Una notte d’estate, a Tokyo, quando Shin’ichi aveva nove anni, andò a una fiera che si teneva la sera davanti alla stazione di Kamata e si mise a girellare per le bancarelle guardando le varie mercanzie che offrivano. La guerra sino-giapponese (1937-1945) era iniziata e nel paese c’era un’atmosfera generale di tensione. Alla fine della fila di bancarelle, Shin’ichi vide un occidentale alto, che vendeva rasoi fabbricati in occidente. La gente era sorpresa nel vedere quello straniero dietro il suo piccolo banco, e lo guardavano con sospetto, senza acquistare nulla. Tenendo in mano un paio di rasoi, lui sorrideva ai passanti dicendo in un giapponese stentato: «Watashi Nippon daisuki desu» (“Io amo il Giappone”). Tre uomini, con i volti resi paonazzi dall’alcol, si fermarono davanti al banco dello straniero e iniziarono a provocare il venditore di rasoi, che era evidentemente a disagio per la situazione e scuoteva la testa come per dire di no. Uno degli ubriachi sparse con violenza i rasoi, gettandoli dappertutto. Poi i tre corsero via. Lo straniero raccolse silenziosamente i suoi rasoi e li rimise sul banco.
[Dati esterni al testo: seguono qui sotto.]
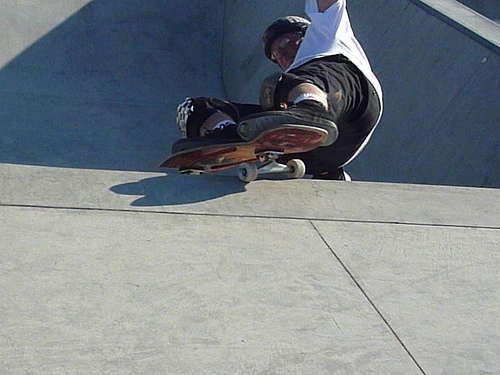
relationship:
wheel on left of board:
[235, 160, 256, 181] [156, 123, 326, 183]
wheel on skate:
[291, 159, 307, 179] [158, 121, 329, 182]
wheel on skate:
[237, 162, 257, 183] [158, 121, 329, 182]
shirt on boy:
[285, 0, 384, 70] [161, 2, 385, 182]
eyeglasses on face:
[271, 34, 302, 60] [267, 29, 305, 71]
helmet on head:
[259, 15, 310, 51] [259, 14, 313, 71]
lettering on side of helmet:
[287, 14, 307, 22] [261, 15, 311, 64]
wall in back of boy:
[2, 1, 498, 185] [170, 0, 384, 173]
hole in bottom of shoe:
[239, 120, 249, 133] [234, 102, 339, 144]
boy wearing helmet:
[170, 0, 384, 173] [261, 15, 311, 64]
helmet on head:
[261, 15, 311, 64] [259, 14, 313, 71]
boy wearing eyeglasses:
[170, 0, 384, 173] [271, 34, 302, 60]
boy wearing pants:
[170, 0, 384, 173] [175, 53, 381, 174]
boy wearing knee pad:
[170, 0, 384, 173] [176, 96, 211, 136]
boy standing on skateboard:
[170, 0, 384, 173] [154, 122, 329, 178]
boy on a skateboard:
[170, 0, 384, 173] [154, 122, 329, 178]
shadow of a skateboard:
[109, 170, 246, 206] [154, 122, 329, 178]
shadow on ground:
[109, 170, 246, 206] [0, 164, 497, 372]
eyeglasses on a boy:
[269, 35, 300, 60] [170, 0, 384, 173]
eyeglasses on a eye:
[269, 35, 300, 60] [269, 48, 278, 58]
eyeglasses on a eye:
[269, 35, 300, 60] [278, 37, 292, 47]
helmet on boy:
[261, 15, 311, 64] [170, 0, 384, 173]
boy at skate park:
[170, 0, 384, 173] [4, 4, 498, 373]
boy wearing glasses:
[170, 0, 384, 173] [262, 26, 307, 66]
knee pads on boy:
[168, 77, 295, 122] [170, 0, 384, 173]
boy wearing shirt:
[170, 0, 384, 173] [281, 6, 393, 106]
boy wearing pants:
[170, 0, 384, 173] [320, 66, 346, 112]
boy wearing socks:
[170, 0, 384, 173] [288, 87, 324, 109]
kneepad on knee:
[160, 101, 230, 132] [184, 92, 221, 133]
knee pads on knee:
[258, 70, 284, 110] [256, 77, 316, 101]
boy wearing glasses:
[170, 0, 384, 173] [252, 34, 316, 64]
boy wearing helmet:
[170, 0, 384, 173] [249, 36, 279, 43]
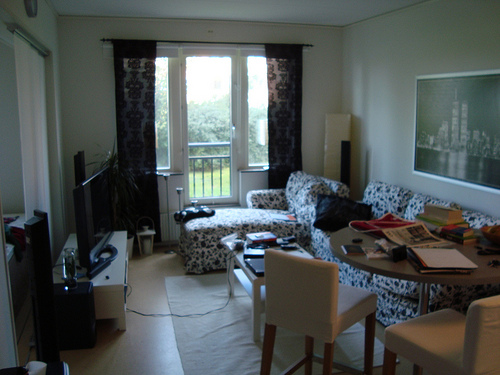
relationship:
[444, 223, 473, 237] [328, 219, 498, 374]
books on table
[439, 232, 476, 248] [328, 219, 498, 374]
books on table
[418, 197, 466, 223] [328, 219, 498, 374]
books on table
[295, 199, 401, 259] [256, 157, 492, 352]
pillow on sofa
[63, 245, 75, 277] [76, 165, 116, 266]
vase beside screen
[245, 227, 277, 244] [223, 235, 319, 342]
book on table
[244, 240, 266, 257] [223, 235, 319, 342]
book on table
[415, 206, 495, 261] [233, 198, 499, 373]
books on table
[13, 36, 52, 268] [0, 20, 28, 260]
curtain on side window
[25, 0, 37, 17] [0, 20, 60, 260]
round clock above side window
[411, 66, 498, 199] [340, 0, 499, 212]
framed art on wall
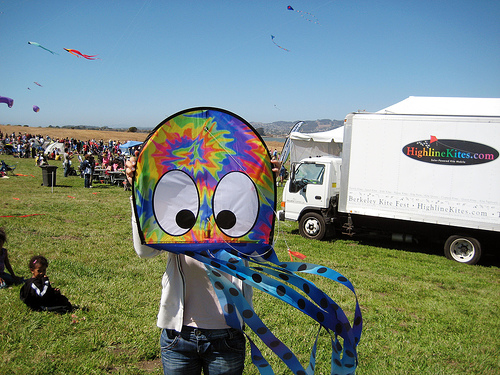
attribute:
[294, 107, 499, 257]
truck — white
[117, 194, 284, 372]
person — holding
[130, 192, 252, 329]
shirt — white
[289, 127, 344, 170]
shelter tent — spectator, white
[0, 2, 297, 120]
kites — flying, many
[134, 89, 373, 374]
kite — colorful, funny, large, polka dotted, black, blue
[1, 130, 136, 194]
crowd — watching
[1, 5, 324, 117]
kites — flying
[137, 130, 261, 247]
kite — multi-colored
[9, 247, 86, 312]
girl — sitting, little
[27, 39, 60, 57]
kite — aloft, flying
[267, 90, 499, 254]
truck — white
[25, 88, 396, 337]
kite — purple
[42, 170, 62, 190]
can — garbage, black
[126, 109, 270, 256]
kite — rainbow colored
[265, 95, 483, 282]
truck — white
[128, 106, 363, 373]
kite — Multi-colored, rainbow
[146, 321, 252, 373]
jeans — blue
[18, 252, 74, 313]
girl — little 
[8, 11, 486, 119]
sky — blue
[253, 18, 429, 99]
mountain — blue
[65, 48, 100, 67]
kite — red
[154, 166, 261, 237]
eyes — big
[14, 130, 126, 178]
group — large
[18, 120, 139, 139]
field — brown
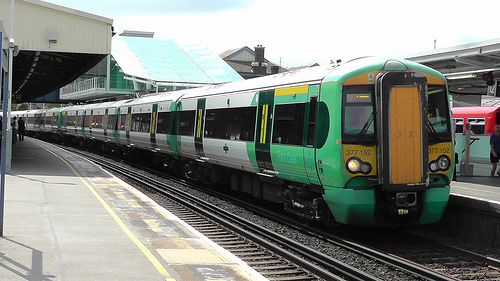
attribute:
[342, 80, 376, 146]
window — pictured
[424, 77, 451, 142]
window — pictured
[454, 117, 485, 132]
windows — pictured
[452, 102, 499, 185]
train — red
Quindi sorrise di nuovo alle persone che passavano, continuando a ripetere «Watashi Nippon daisuki desu». Le luci della fiera illuminavano il suo volto, e i suoi occhi brillavano come cristallo ma Shin’ichi intuì nel fondo di essi una profonda tristezza velata di malinconia.
Al termine del racconto di questo episodio della sua infanzia, Shin’ichi disse a Strijak: «Non fui in grado di parlare con quello straniero che vendeva rasoi, ma come essere umano sentii la sua solitudine e la sua tristezza. Posso ancora udire la sua voce che dice: «Watashi Nippon daisuki desu». Questo è un ricordo doloroso, per me, ma fu il mio primo incontro vero e proprio con un occidentale.
«Quando incontri una persona faccia a faccia è un momento cruciale. Se in un cuore giovane viene piantato il seme di un buon ricordo, alla fine germoglierà e sboccerà come fiore dell’amicizia, portando il frutto della pace. Non ci possiamo aspettare fiori o frutti se non piantiamo i semi. Sono determinato a impegnarmi con tutto il cuore per seminarne ogni volta che ne ho l’opportunità». Strijak si dichiarò entusiasticamente d’accordo.
Quindi Shin’ichi e sua moglie Mineko salirono sull’auto che li avrebbe condotti alla loro successiva destinazione, la Fattoria di Stato Lenin. L’interno era decorato con dei lillà bianchi, e Mineko ne ammirò la bellezza. I fiori erano stati portati da una studentessa dell’Università di Stato di Mosca che accompagnavano Shin’ichi e gli altri. La studentessa disse: «A maggio Mosca di solito è piena di lillà, ma quest’anno è stato incredibilmente caldo e la loro stagione è finita in anticipo. Qui però sono ancora in fiore, e ve li ho portati perché desideravo che poteste vederne anche solo un ramo».
Shin’ichi fu deliziato da questo gesto gentile. Mineko si inchinò profondamente e disse: «Grazie per la sua attenzione. Ora i semi di un buon ricordo sono stati solidamente piantati anche in me!». Tutti sorrisero alla sua osservazione.
Dopo la visita alla fattoria, si recarono al Museo Statale del Fondo Arkhangelskoye, con la Moscova che gli scorreva accanto come un nastro dorato.